*YOUR OBJECTIVE*: Rewrite every line of the records, substituting "catalog" for each "catalogue" and keeping everything else the same. Omit the pictures from your answer.

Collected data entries
* * *
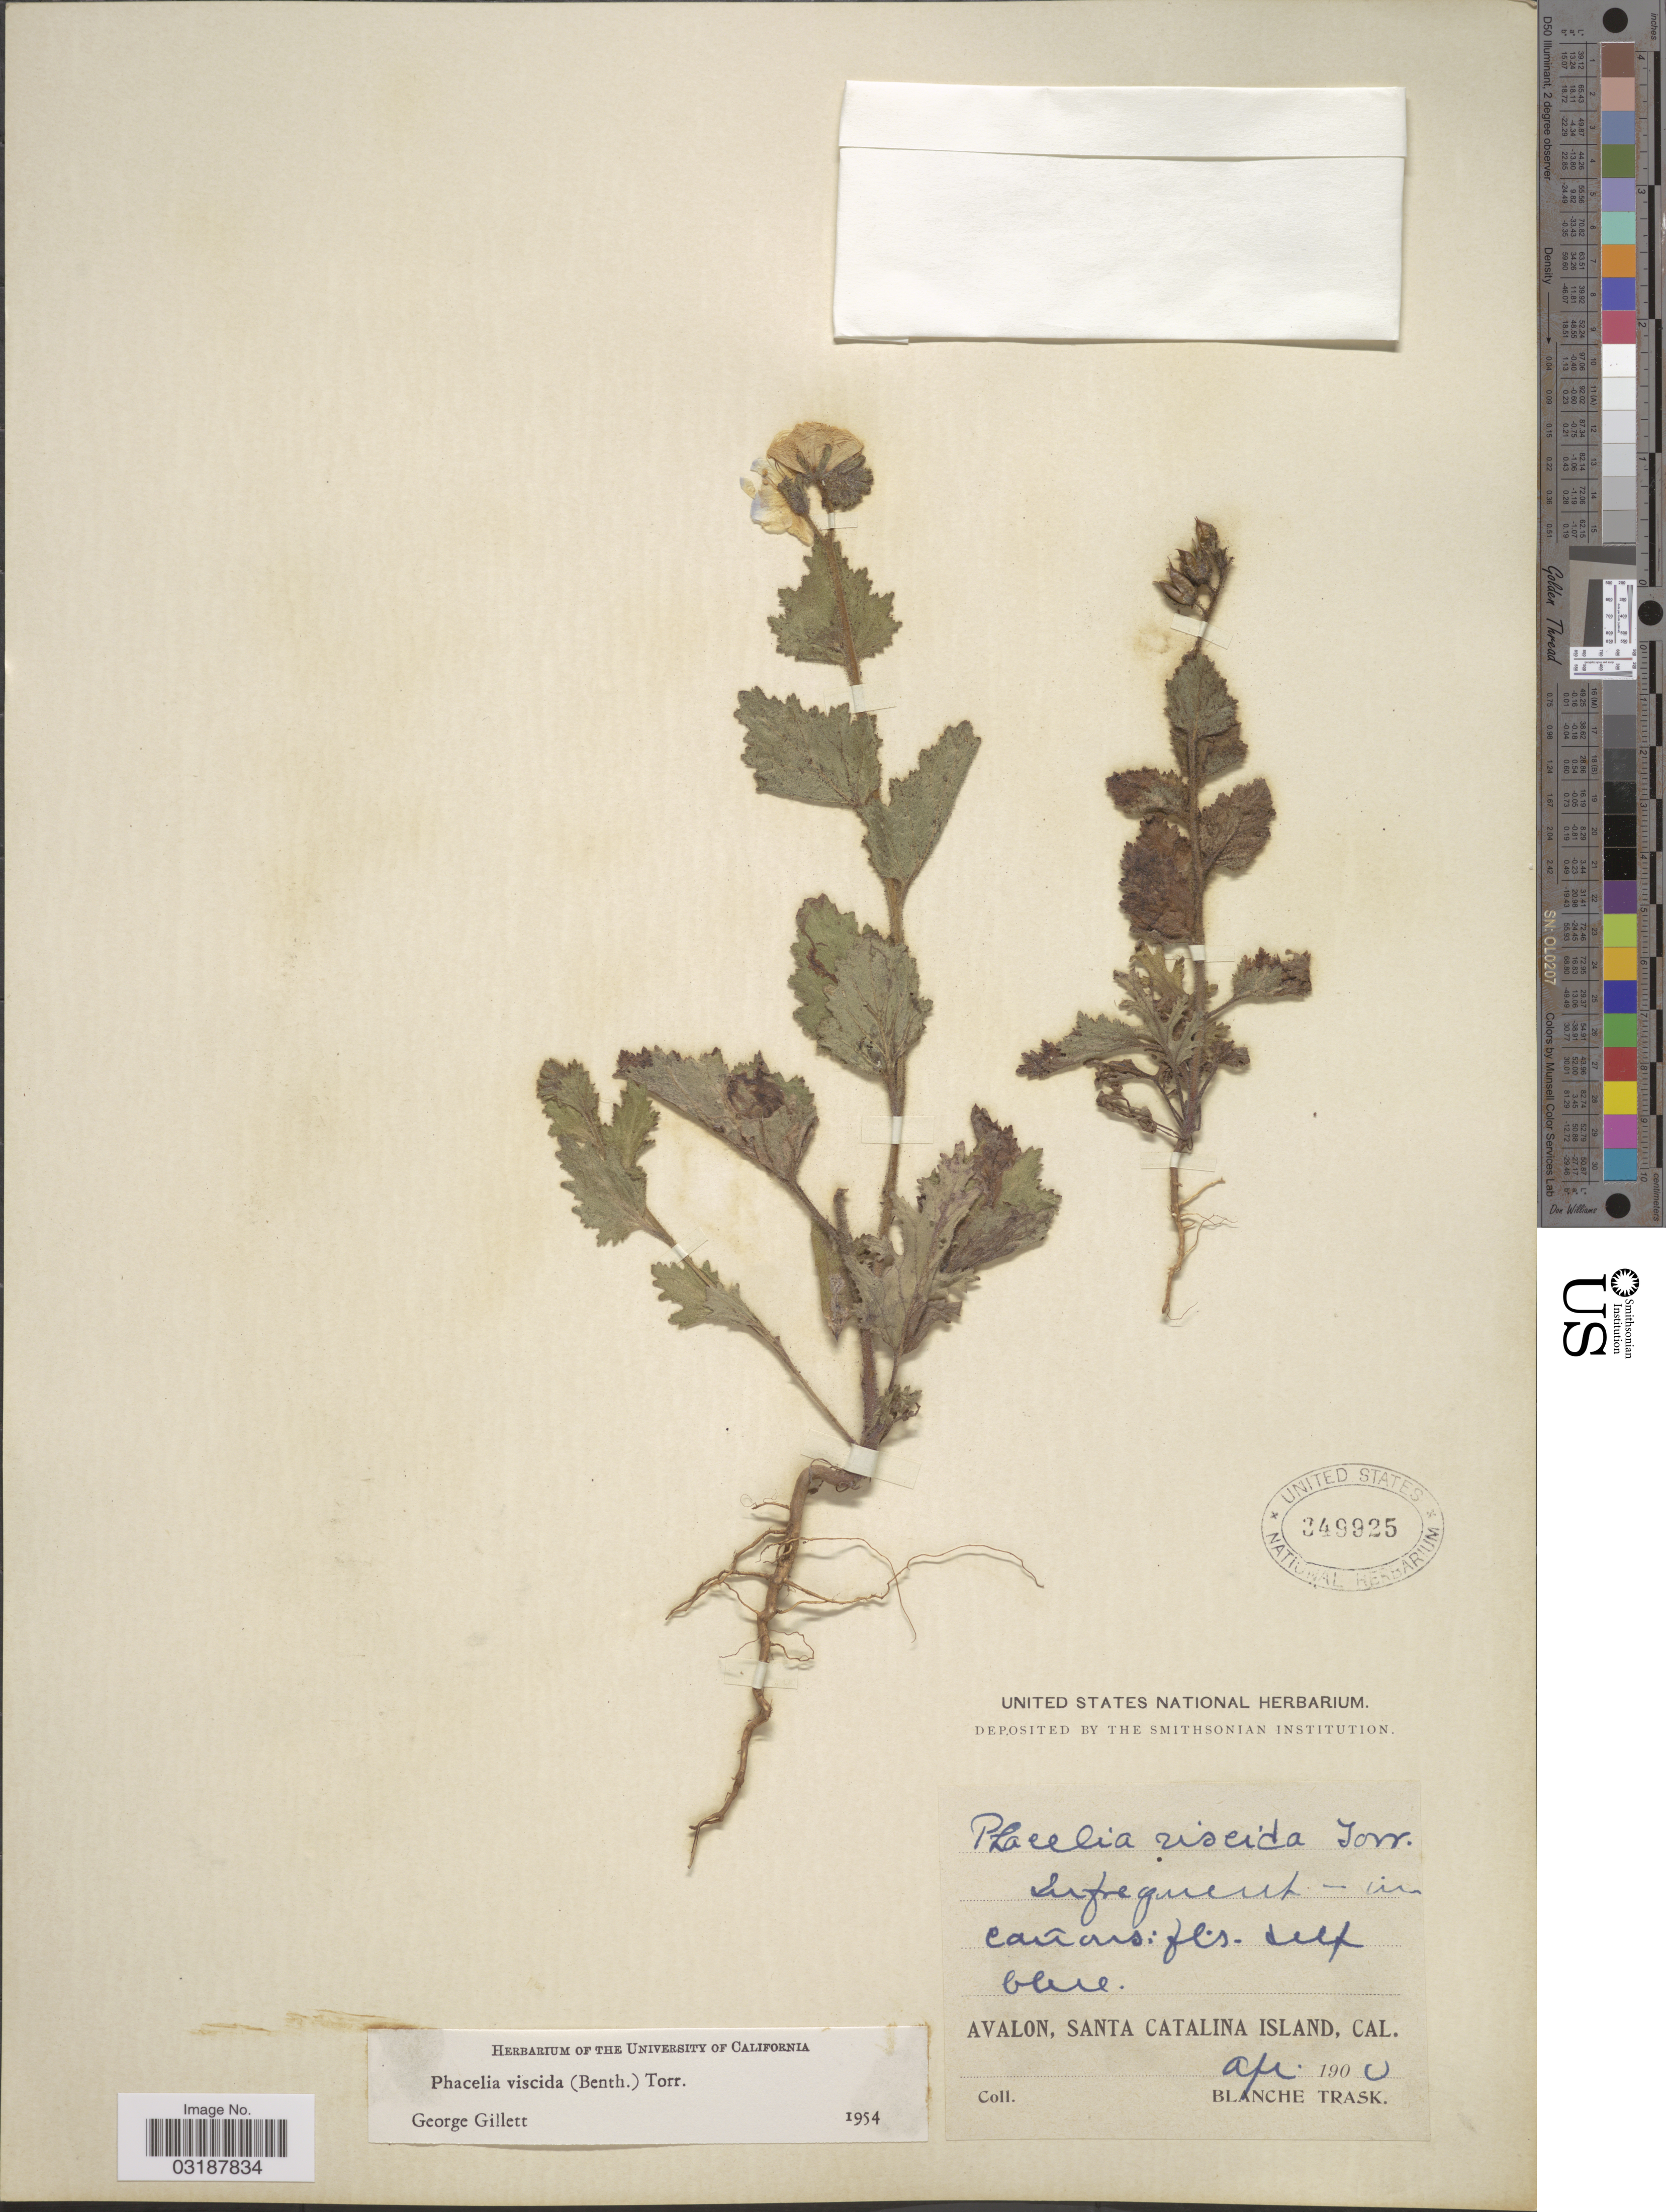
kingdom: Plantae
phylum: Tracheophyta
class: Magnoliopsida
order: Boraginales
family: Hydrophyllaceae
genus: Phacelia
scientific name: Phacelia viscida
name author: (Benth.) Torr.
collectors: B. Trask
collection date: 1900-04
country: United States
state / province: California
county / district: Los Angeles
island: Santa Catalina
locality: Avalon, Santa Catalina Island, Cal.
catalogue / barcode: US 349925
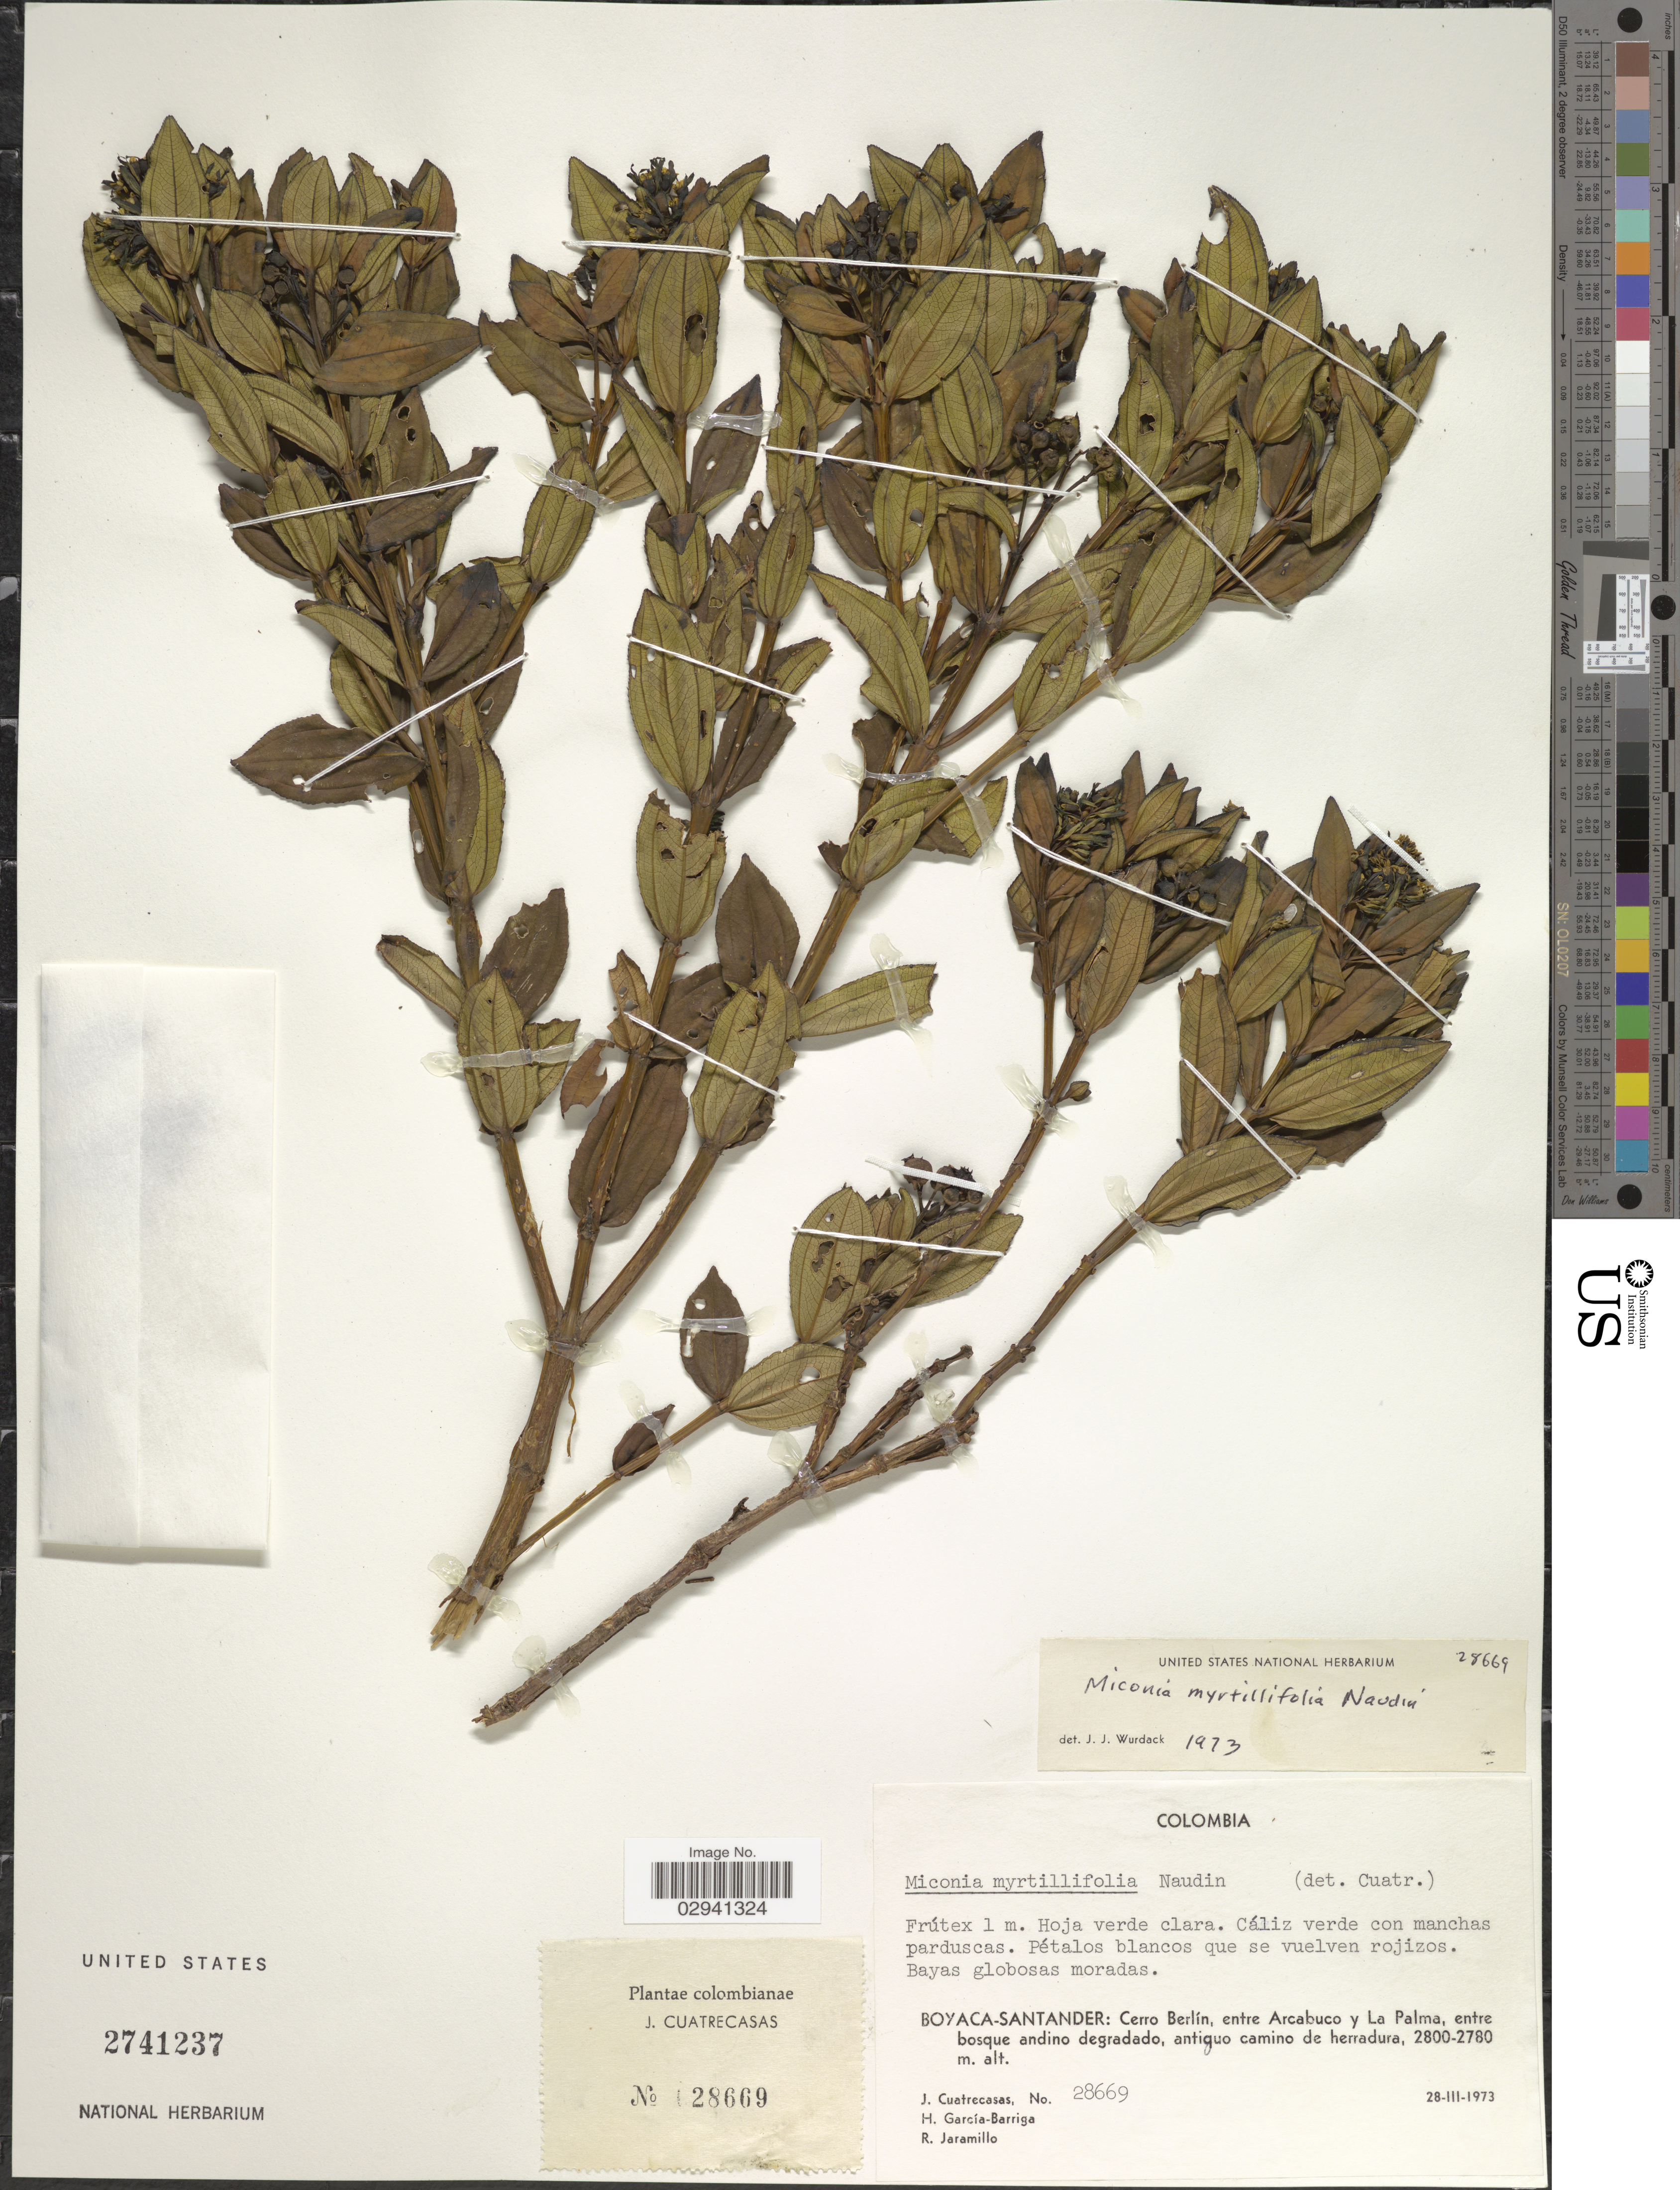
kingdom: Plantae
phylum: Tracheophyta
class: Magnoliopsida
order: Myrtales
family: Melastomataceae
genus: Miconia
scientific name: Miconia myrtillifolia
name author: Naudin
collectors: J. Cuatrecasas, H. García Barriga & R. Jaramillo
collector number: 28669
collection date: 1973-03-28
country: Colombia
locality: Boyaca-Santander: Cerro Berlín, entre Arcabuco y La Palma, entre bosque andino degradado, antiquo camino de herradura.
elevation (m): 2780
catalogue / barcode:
* * *
*RESULT OF THIS TASK*:
kingdom: Plantae
phylum: Tracheophyta
class: Magnoliopsida
order: Boraginales
family: Hydrophyllaceae
genus: Phacelia
scientific name: Phacelia viscida
name author: (Benth.) Torr.
collectors: B. Trask
collection date: 1900-04
country: United States
state / province: California
county / district: Los Angeles
island: Santa Catalina
locality: Avalon, Santa Catalina Island, Cal.
catalog / barcode: US 349925
kingdom: Plantae
phylum: Tracheophyta
class: Magnoliopsida
order: Myrtales
family: Melastomataceae
genus: Miconia
scientific name: Miconia myrtillifolia
name author: Naudin
collectors: J. Cuatrecasas, H. García Barriga & R. Jaramillo
collector number: 28669
collection date: 1973-03-28
country: Colombia
locality: Boyaca-Santander: Cerro Berlín, entre Arcabuco y La Palma, entre bosque andino degradado, antiquo camino de herradura.
elevation (m): 2780
catalog / barcode:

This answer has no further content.